Directions:
A. Answer these from the birthday party text:
(i) What does the writer call the worst part of planning?
(ii) Which character was on the cake the writer's mom made for the writer's third birthday?
(iii) How long ago was the writer's mom making the Barbie skirt cake?
B. Write the next few paragraphs of the birthday party text, picking up after its final sentence.

Text excerpt:
BeingAMomHurtsWhat is it about a child’s birthday party that can cause so much motherhood turmoil?  Forget about all the stress over color schemes, themes, balloons, food, to make a cake or just provide cupcakes, frosting colors, candles, games, to give out goodie bags or not, and the worst part of all – the guest list.  Serious drama and stress flows out of birthday party planning for me.

Let’s back up a few steps…something you should know about me and my amazing mom.  When I was a kid, my birthday parties were something I looked forward to ALL year long.  My mom would make birthdays super special and over the top!  Plus, she would come up with these amazing themes that she would manage to do on a very tight budget and she always had time to hand make our cakes.  I remember some amazing cakes…there was once an adorable Strawberry Shortcake cake that was a thing of fine art (that cake in the picture is my ACTUAL cake my mom made me when I was 3)!  I also remember the Barbie skirt cake, you know the one, where you stick Barbie on the top of a cake that looks like her skirt.  My mom was doing this 30 years ago, long before this idea was all over Pinterest!  She made birthdays a monumental event that made me feel like the most special kid in the whole world – even if not a soul showed up to it!

[Stored records]
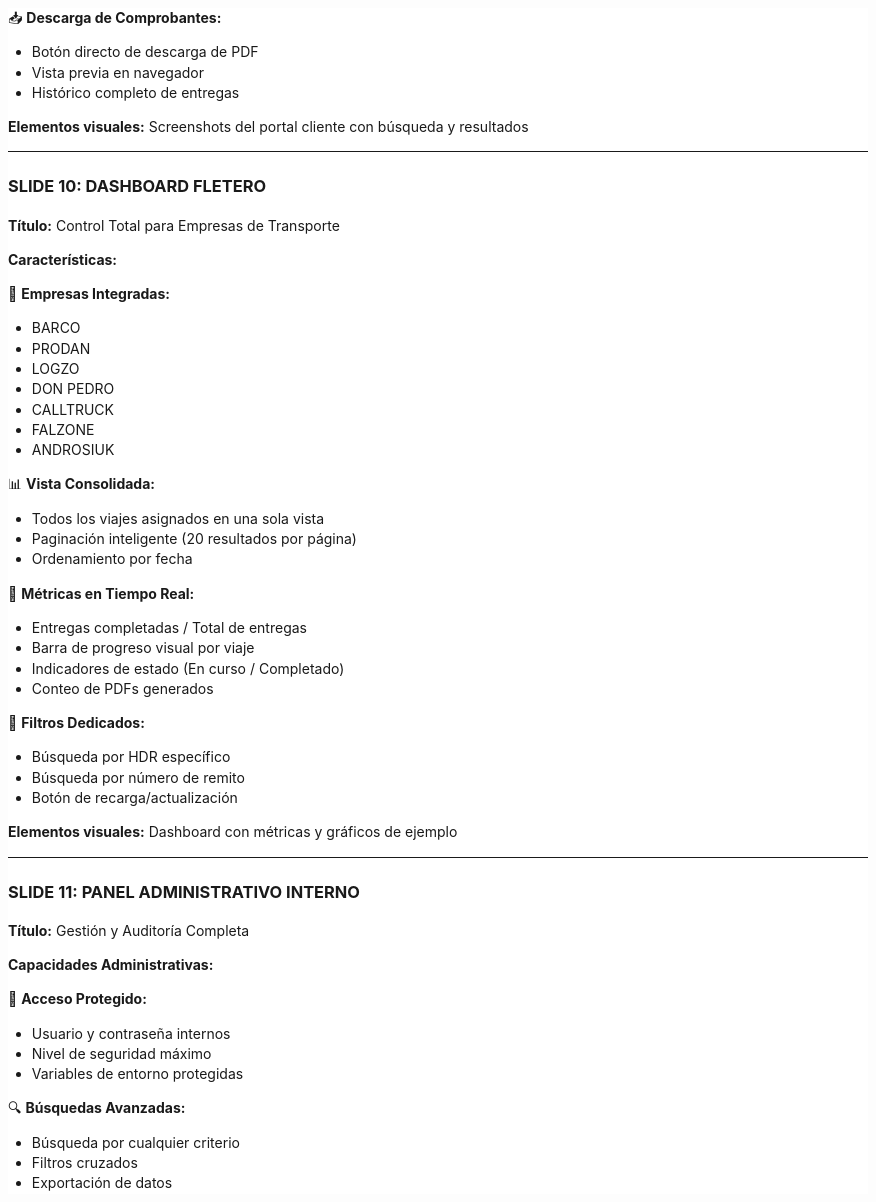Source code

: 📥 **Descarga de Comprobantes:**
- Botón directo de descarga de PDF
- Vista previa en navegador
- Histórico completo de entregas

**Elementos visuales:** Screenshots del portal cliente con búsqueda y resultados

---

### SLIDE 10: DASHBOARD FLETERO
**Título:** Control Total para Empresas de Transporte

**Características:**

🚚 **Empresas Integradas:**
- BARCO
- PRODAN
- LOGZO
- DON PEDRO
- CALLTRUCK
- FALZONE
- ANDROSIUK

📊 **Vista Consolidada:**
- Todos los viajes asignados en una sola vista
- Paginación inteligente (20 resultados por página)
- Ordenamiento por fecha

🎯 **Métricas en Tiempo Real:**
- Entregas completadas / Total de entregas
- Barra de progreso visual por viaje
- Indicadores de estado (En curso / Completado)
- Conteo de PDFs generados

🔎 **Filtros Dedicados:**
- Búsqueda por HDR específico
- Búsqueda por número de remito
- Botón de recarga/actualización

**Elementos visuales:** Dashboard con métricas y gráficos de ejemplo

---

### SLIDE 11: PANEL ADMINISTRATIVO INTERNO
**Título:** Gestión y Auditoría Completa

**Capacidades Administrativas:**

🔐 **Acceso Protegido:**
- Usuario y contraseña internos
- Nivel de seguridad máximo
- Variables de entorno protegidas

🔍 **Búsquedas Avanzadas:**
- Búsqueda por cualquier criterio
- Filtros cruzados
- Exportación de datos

Responses by item number:
A.
(i) The guest list
(ii) Strawberry Shortcake
(iii) 30 years ago

B.
Fast forward 30 years later and my mom has successfully passed the birthday party baton to me.  I LOVE planning their parties, I love making a HUGE mess at them, I love seeing the excitement on their faces when their friends come over and truly enjoy their wacky mom.  I love personally hand-making their invitations, and spending hours and hours researching ideas of fun things to do during their parties.  I start planning their parties right after Christmas – 6 months in advance, and I’m not kidding one bit – this gives me 6 months to fine tune the chaos and find the best deals on all the supplies.  Plus, it takes us a very long time to pick out the cake design – and I’m the luckiest mom in the world because my mom still creates amazing cakes for their parties each year (plus, sometimes I even get to help – but my mom is the true artist for all things cake – I’m better with paper).

As you can see, I’m pretty psychotic about birthdays and I’m learning this year that I care about them so much more than my kids do.  While I’m glad to learn this lesson – talk about huge reality check – it’s still really sad at the same time.  And it should come as no surprise that I care more about who all can come to their parties than they do.  Which is sooooo silly!!!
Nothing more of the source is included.